27.04.2022 Welcome at the Center for Conflict Studies, Selbi Durdiyeva!
Durdiyeva obtained her PhD at Transitional Justice Institute, the University of Ulster in Northern Ireland. Prior to joining Philipps University Marburg, she worked as a Research Assistant at Nottingham Law School in a UK Arts and Humanities Research Council-funded project (among other) under a broad theme of accountability. She also was an Alliance for Historical Dialogue and Accountability (AHDA) Fellow at the Institute for the Study of Human Rights at Columbia University.
Durdiyeva obtained her LLM in international human rights and humanitarian law from the University of Essex.
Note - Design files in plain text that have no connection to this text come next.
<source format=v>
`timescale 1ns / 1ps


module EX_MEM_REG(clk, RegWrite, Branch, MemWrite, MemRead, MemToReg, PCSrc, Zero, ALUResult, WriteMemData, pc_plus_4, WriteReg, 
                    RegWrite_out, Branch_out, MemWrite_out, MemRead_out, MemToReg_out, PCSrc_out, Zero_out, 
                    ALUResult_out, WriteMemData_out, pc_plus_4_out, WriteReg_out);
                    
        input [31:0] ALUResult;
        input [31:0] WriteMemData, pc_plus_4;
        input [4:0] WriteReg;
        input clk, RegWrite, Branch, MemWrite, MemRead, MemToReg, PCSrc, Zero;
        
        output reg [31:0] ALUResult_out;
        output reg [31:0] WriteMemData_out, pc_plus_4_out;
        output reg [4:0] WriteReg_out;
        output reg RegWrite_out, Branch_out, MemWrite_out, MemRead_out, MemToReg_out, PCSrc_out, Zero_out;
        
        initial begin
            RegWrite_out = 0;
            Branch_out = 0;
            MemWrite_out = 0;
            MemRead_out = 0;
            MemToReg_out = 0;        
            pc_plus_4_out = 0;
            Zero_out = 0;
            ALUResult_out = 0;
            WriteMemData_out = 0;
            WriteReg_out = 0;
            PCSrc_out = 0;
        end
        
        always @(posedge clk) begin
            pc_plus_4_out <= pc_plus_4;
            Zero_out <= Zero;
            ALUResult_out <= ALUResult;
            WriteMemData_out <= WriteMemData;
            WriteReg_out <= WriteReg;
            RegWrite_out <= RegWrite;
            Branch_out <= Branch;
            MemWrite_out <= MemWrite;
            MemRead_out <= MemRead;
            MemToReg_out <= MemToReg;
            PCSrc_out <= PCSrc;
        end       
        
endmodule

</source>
She has a mixed academic and practitioner background, she taught public international law for three years and coordinated a Legal Clinic at KIMEP University in Kazakhstan and wrote a report as a consultant for Child Rights International Network (CRIN).
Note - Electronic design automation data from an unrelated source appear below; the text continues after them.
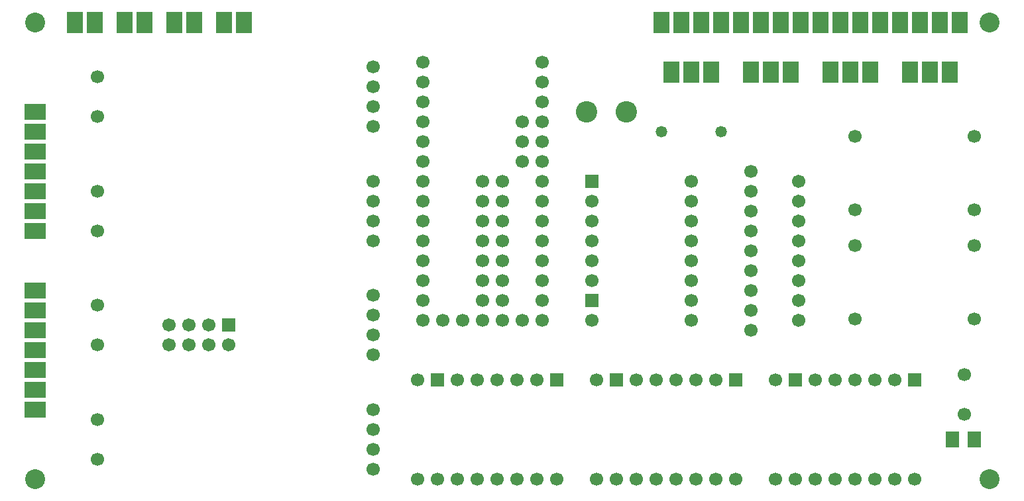
<source format=gbr>
G04 DipTrace 3.3.1.3*
G04 TopMask.gbr*
%MOIN*%
G04 #@! TF.FileFunction,Soldermask,Top*
G04 #@! TF.Part,Single*
%ADD31C,0.1*%
%ADD41C,0.10788*%
%ADD43C,0.06698*%
%ADD45R,0.06698X0.06698*%
%ADD47C,0.05788*%
%ADD49C,0.05788*%
%ADD51C,0.06688*%
%ADD53C,0.06698*%
%ADD55R,0.070872X0.078746*%
%ADD57R,0.10788X0.08288*%
%ADD61R,0.08288X0.10788*%
%ADD63C,0.066935*%
%ADD65R,0.066935X0.066935*%
%ADD69C,0.066935*%
%FSLAX26Y26*%
G04*
G70*
G90*
G75*
G01*
G04 TopMask*
%LPD*%
D69*
X2443700Y2593700D3*
Y2493700D3*
Y2393700D3*
Y2293700D3*
Y2193700D3*
Y2093700D3*
Y1993700D3*
Y1893700D3*
Y1793700D3*
Y1693700D3*
Y1593700D3*
Y1493700D3*
Y1393700D3*
Y1293700D3*
X3043700D3*
Y1393700D3*
Y1493700D3*
Y1593700D3*
Y1693700D3*
Y1793700D3*
Y1893700D3*
Y1993700D3*
Y2093700D3*
Y2193700D3*
Y2293700D3*
Y2393700D3*
Y2493700D3*
Y2593700D3*
X2743700Y1993700D3*
Y1893700D3*
Y1793700D3*
Y1693700D3*
Y1593700D3*
Y1493700D3*
Y1393700D3*
X2843700D3*
Y1493700D3*
Y1593700D3*
Y1693700D3*
Y1793700D3*
Y1893700D3*
Y1993700D3*
X2543700Y1293700D3*
X2643700D3*
X2743700D3*
X2843700D3*
X2943700D3*
Y2093700D3*
Y2193700D3*
Y2293700D3*
D65*
X3118700Y993700D3*
D63*
X3018700D3*
X2918700D3*
X2818700D3*
X2718700D3*
X2618700D3*
D65*
X2518700D3*
D63*
X2418700D3*
Y493700D3*
X2518700D3*
X2618700D3*
X2718700D3*
X2818700D3*
X2918700D3*
X3018700D3*
X3118700D3*
D65*
X3293700Y1993700D3*
D63*
Y1893700D3*
Y1793700D3*
Y1693700D3*
Y1593700D3*
Y1493700D3*
D65*
Y1393700D3*
D63*
Y1293700D3*
X3793700D3*
Y1393700D3*
Y1493700D3*
Y1593700D3*
Y1693700D3*
Y1793700D3*
Y1893700D3*
Y1993700D3*
D65*
X4918700Y993700D3*
D63*
X4818700D3*
X4718700D3*
X4618700D3*
X4518700D3*
X4418700D3*
D65*
X4318700D3*
D63*
X4218700D3*
Y493700D3*
X4318700D3*
X4418700D3*
X4518700D3*
X4618700D3*
X4718700D3*
X4818700D3*
X4918700D3*
D65*
X4018700Y993700D3*
D63*
X3918700D3*
X3818700D3*
X3718700D3*
X3618700D3*
X3518700D3*
D65*
X3418700D3*
D63*
X3318700D3*
Y493700D3*
X3418700D3*
X3518700D3*
X3618700D3*
X3718700D3*
X3818700D3*
X3918700D3*
X4018700D3*
D61*
X4843700Y2793700D3*
X4943700D3*
X5043700D3*
X5143700D3*
X4443700D3*
X4543700D3*
X4643700D3*
X4743700D3*
X4043700D3*
X4143700D3*
X4243700D3*
X4343700D3*
X3643700D3*
X3743700D3*
X3843700D3*
X3943700D3*
X4893700Y2543700D3*
X4993700D3*
X5093700D3*
X4493700D3*
X4593700D3*
X4693700D3*
X4093700D3*
X4193700D3*
X4293700D3*
X3693700D3*
X3793700D3*
X3893700D3*
X693700Y2793700D3*
X793700D3*
X943700D3*
X1043700D3*
X1193700D3*
X1293700D3*
X1443700D3*
X1543700D3*
D57*
X493700Y2343700D3*
Y2243700D3*
Y2143700D3*
Y2043700D3*
Y1943700D3*
Y1843700D3*
Y1743700D3*
D63*
X4618700Y1668700D3*
Y1298700D3*
X5218700Y1668700D3*
Y1298700D3*
X4618700Y2218700D3*
Y1848700D3*
X5218700Y2218700D3*
Y1848700D3*
D53*
X4332700Y1993700D3*
Y1893700D3*
Y1793700D3*
Y1693700D3*
Y1593700D3*
Y1493700D3*
Y1393700D3*
Y1293700D3*
D51*
X4093700Y2043700D3*
Y1943700D3*
Y1843700D3*
Y1743700D3*
Y1643700D3*
Y1543700D3*
Y1443700D3*
Y1343700D3*
Y1243700D3*
D49*
X3643700Y2243700D3*
D47*
X3943700D3*
D69*
X2193700Y2568700D3*
Y2468700D3*
Y2368700D3*
Y2268700D3*
X806200Y2518700D3*
Y2318700D3*
X2193700Y1993700D3*
Y1893700D3*
Y1793700D3*
Y1693700D3*
X806200Y1943700D3*
Y1743700D3*
X2193700Y1418700D3*
Y1318700D3*
Y1218700D3*
Y1118700D3*
X806200Y1368700D3*
Y1168700D3*
X2193700Y843700D3*
Y743700D3*
Y643700D3*
Y543700D3*
X806200Y793700D3*
Y593700D3*
D57*
X493700Y1443700D3*
Y1343700D3*
Y1243700D3*
Y1143700D3*
Y1043700D3*
Y943700D3*
Y843700D3*
D45*
X1468700Y1268700D3*
D43*
X1368700D3*
X1268700D3*
X1168700D3*
X1468700Y1168700D3*
X1368700D3*
X1268700D3*
X1168700D3*
D41*
X3268700Y2343700D3*
X3468700D3*
D63*
X5168700Y818700D3*
Y1018700D3*
D55*
X5108464Y693700D3*
X5218700D3*
D31*
X5293700Y2793700D3*
Y493700D3*
X493700Y2793700D3*
Y493700D3*
M02*

</source>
She is interested in regime transitions, transitional and transformative justice, and issues relating to how societies reckon with the legacies of mass-scale violations of human rights and humanitarian law in the past, focusing on grassroots approaches to justice. Her research background is mostly socio-legal, and she is currently interested in decolonial theory and autoethnography.
Currently, Durdiyeva's research focuses on the onto-epistemology of transitional justice and colonizing dynamics within the field as part of the BMBF-funded collaborative research network ‘Postcolonial Hierarchies in Peace & Conflict’ at the Centre for Conflict Studies.